What the exercise asks ->
Lay out the text read from the entries as a JSON list of strings, one string per line, with blank lines left out. Start at the beginning of the entries and go up to and including the line with "Скотчи ленты пленки". Leave the pictures out of the answer.

The data ->
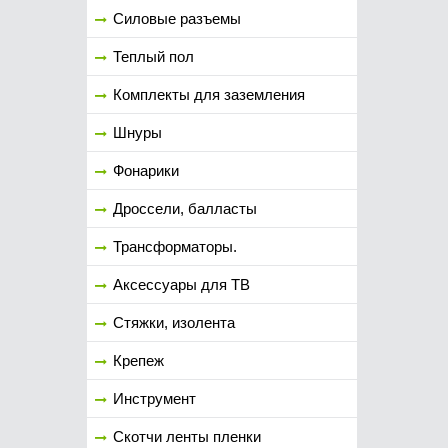
Силовые разъемы
Теплый пол
Комплекты для заземления
Шнуры
Фонарики
Дроссели, балласты
Трансформаторы.
Аксессуары для ТВ
Стяжки, изолента
Крепеж
Инструмент
Скотчи ленты пленки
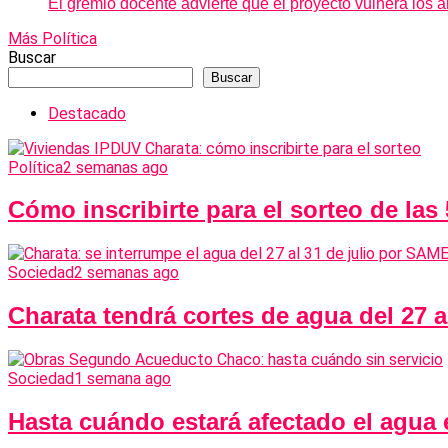
El gremio docente advierte que el proyecto vulnera los ar
Más Política
Buscar
Buscar
Destacado
Política
2 semanas ago
Cómo inscribirte para el sorteo de las
Sociedad
2 semanas ago
Charata tendrá cortes de agua del 27 
Sociedad
1 semana ago
Hasta cuándo estará afectado el agua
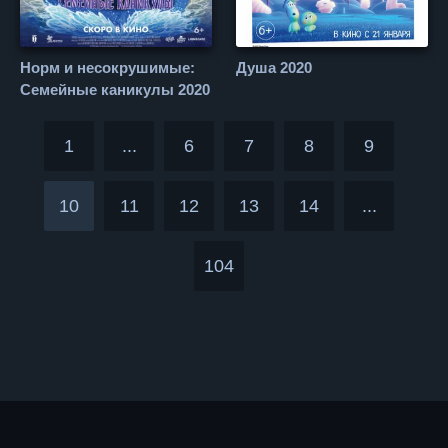
Норм и несокрушимые:
Душа 2020
Семейные каникулы 2020
1
...
6
7
8
9
10
11
12
13
14
...
104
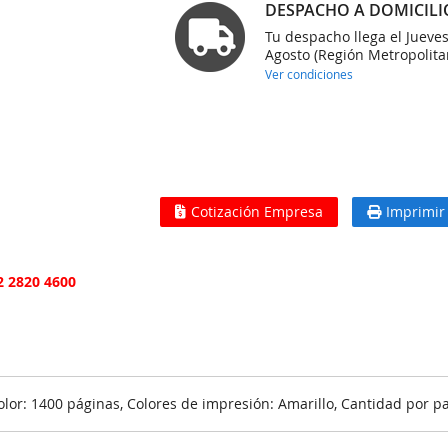
DESPACHO A DOMICILI
Tu despacho llega el Jueve
Agosto (Región Metropolita
Ver condiciones
Cotización Empresa
Imprimir
2 2820 4600
or: 1400 páginas, Colores de impresión: Amarillo, Cantidad por pa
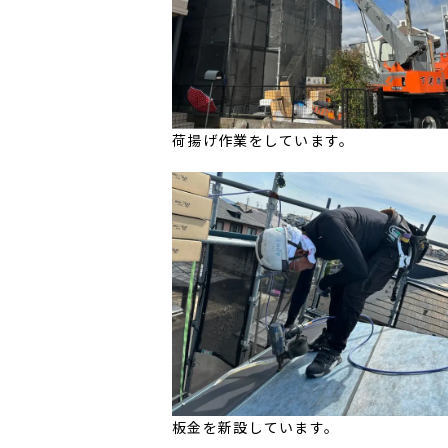
荷揚げ作業をしています。
板金を新設しています。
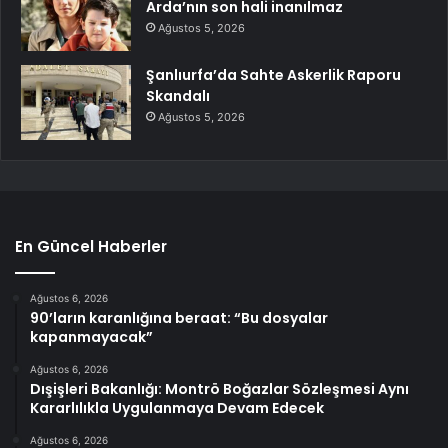
Arda’nın son hali inanılmaz
Ağustos 5, 2026
Şanlıurfa’da Sahte Askerlik Raporu
Skandalı
Ağustos 5, 2026
En Güncel Haberler
Ağustos 6, 2026
90’ların karanlığına beraat: “Bu dosyalar
kapanmayacak”
Ağustos 6, 2026
Dışişleri Bakanlığı: Montrö Boğazlar Sözleşmesi Aynı
Kararlılıkla Uygulanmaya Devam Edecek
Ağustos 6, 2026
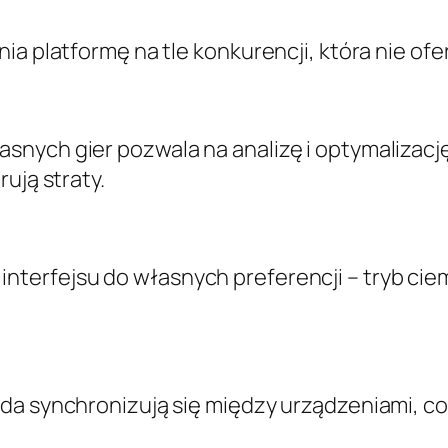
nia platformę na tle konkurencji, która nie 
nych gier pozwala na analizę i optymalizację 
ują straty.
terfejsu do własnych preferencji – tryb ciem
lda synchronizują się między urządzeniami, c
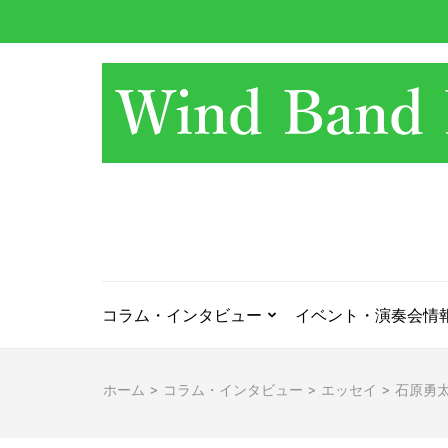
コ
ン
テ
ン
ツ
へ
ス
キ
ッ
プ
(Enter
を
押
コラム・インタビュー
イベント・演奏会情
す)
ホーム
>
コラム・インタビュー
>
エッセイ
>
石原勇太郎の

Your solution ->
[
  "Силовые разъемы",
  "Теплый пол",
  "Комплекты для заземления",
  "Шнуры",
  "Фонарики",
  "Дроссели, балласты",
  "Трансформаторы.",
  "Аксессуары для ТВ",
  "Стяжки, изолента",
  "Крепеж",
  "Инструмент",
  "Скотчи ленты пленки"
]